A group of scientists discover something alien frozen in the wastes of the South Pole; the idea is so overused, it has gone past cliche and into the realms of Metafiction. But it all started with this creepy story by Lovecraft, written in 1931 (unless you count the final pages of Edgar Allan Poe’s only novel, The Narrative of Arthur Gordon Pym of Nantucket, written in 1838, where Poe’s story bleakly hints at the land of the Old Ones.) At the Mountains of Madness is the inspiration for The Thing, the first X-Files movie, and countless episodes of The Twilight Zone and Outer Limits.
I had been aware of the story, and had a vague understanding of Cthulu cult, Old Ones, and Shoggoths, for some time, as they are name-dropped by just about every sci fi author or director of the last 50 years. I had been saving my introduction to Lovecraft for the appropriate moment and I figured I’d finally dive in before seeing this year’s The Thing prequel. It was perfect timing. There might not be a better story to read in NE Ohio during a gray and cold October.
The story, some 70 years old, still holds up. The language is archaic at times but this adds to a sense of period and place and is just a lot of fun to read. Pretty straight-forward plot: a group of scientists journey to the South Pole only to find a previously undiscovered mountain range with odd square-shaped buildings jutting from the peaks, suggesting some intelligent beings once lived there. Except, according to the present ground samples and glaciers, the buildings, if that’s what they are, must have been built millions of years before humans.
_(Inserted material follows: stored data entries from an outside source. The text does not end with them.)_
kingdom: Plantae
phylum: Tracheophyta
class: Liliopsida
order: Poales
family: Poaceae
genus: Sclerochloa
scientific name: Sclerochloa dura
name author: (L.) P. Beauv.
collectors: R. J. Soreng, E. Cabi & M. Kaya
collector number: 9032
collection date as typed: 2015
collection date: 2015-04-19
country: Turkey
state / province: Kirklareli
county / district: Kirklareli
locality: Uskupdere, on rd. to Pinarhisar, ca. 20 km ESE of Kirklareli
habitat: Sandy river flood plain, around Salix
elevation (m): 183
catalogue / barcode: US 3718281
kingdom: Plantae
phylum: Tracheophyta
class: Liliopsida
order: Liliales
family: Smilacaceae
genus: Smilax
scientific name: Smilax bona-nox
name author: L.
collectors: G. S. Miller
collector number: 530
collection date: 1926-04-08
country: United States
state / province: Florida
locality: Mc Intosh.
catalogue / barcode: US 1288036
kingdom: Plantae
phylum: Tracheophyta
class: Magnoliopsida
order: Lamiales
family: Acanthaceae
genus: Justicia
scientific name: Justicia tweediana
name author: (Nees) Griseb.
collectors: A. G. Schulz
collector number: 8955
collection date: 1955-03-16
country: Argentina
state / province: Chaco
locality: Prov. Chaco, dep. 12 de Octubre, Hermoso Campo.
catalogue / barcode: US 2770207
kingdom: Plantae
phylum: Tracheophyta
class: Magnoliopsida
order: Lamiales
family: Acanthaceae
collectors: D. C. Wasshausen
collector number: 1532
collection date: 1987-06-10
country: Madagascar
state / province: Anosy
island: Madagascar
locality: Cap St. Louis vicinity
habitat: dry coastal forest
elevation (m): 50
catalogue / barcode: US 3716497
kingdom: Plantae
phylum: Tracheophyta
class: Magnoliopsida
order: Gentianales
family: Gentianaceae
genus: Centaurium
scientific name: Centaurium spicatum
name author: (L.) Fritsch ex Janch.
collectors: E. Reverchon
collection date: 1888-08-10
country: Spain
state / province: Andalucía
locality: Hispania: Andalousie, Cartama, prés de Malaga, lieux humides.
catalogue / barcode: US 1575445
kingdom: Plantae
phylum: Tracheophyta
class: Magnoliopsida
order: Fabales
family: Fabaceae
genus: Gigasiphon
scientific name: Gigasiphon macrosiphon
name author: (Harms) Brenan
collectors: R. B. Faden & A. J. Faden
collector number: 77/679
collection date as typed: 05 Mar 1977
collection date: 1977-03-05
Not to ruin it for you, but eventually the scientists’ curiosity gets the better of them.
One structural novelty that would not get by editors today is the constant build-up by the narrator of what we’re about to read. Almost every chapter begins with, “I dread the things I’m about to share with you, but it’s important I share them so that no one else ventures to the South Pole.” Readers have no patience for that sort of throat-clearing today. Which is a shame, because it really adds some cool suspence.
If you haven’t already, check it out before the snow sets in.